Jonathan Bernstein’s analysis on the rationality of ignorance should be heeded by those who rail on poor science literacy:
Anyway, it’s worth noting that in all of these cases, I don’t mean to draw any negative conclusions about American voters. I don’t think they’re stupid. I just think that people have a lot of other interests besides the minutia of politics and public policy. There’s nothing wrong with that; indeed, it’s in most cases very smart to use shortcuts such as political party and other opinion leaders to substitute for detailed study of public policy…
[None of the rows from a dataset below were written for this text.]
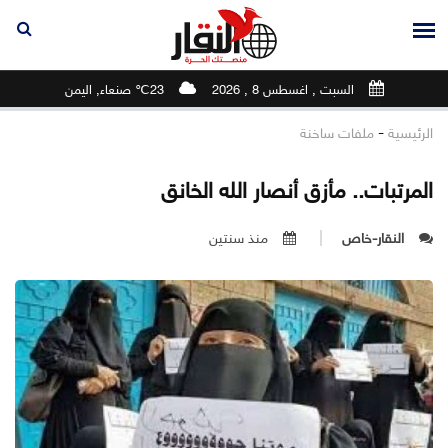
السبت , اغسطس 8 , 2026
23℃ صنعاء, اليمن
-
الرئيسية
ملفات ساخنة
المرتبات.. مأزق أنصار الله الخانق
النقار-خاص
منذ سنتين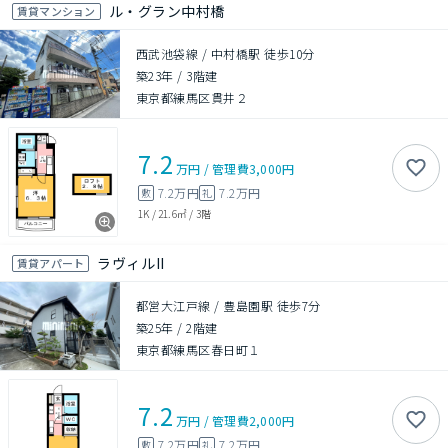
ル・グラン中村橋
賃貸マンション
西武池袋線 / 中村橋駅 徒歩10分
築23年
/
3階建
東京都練馬区貫井２
7.2
万円
/
管理費
3,000円
7.2万円
7.2万円
敷
礼
1K
/
21.6㎡
/
3階
ラヴィルII
賃貸アパート
都営大江戸線 / 豊島園駅 徒歩7分
築25年
/
2階建
東京都練馬区春日町１
7.2
万円
/
管理費
2,000円
7.2万円
7.2万円
敷
礼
Think of it this way: when you need to buy a home appliance, you probably wind up spending a bit of time and effort researching it — although that might come down to “ask a friend who has proved reliable on these things in the past” rather than a careful start-from-scratch approach. But if you get a marketing survey about washer/dryers today and you’ve never thought about them before or haven’t for a decade, you might well give some awfully foolish answers if you do decide to answer their questions. That doesn’t make you stupid, and doesn’t make you ignorant in that pejorative sense. It’s just that you don’t travel around the world with ready-made, carefully-researched, intelligent things to say about home appliances. [Emphasis added–PK]
Hopefully someday we’ll see that people ignore science not because they are anti-science or ignorant, but because they have more interesting things to care about.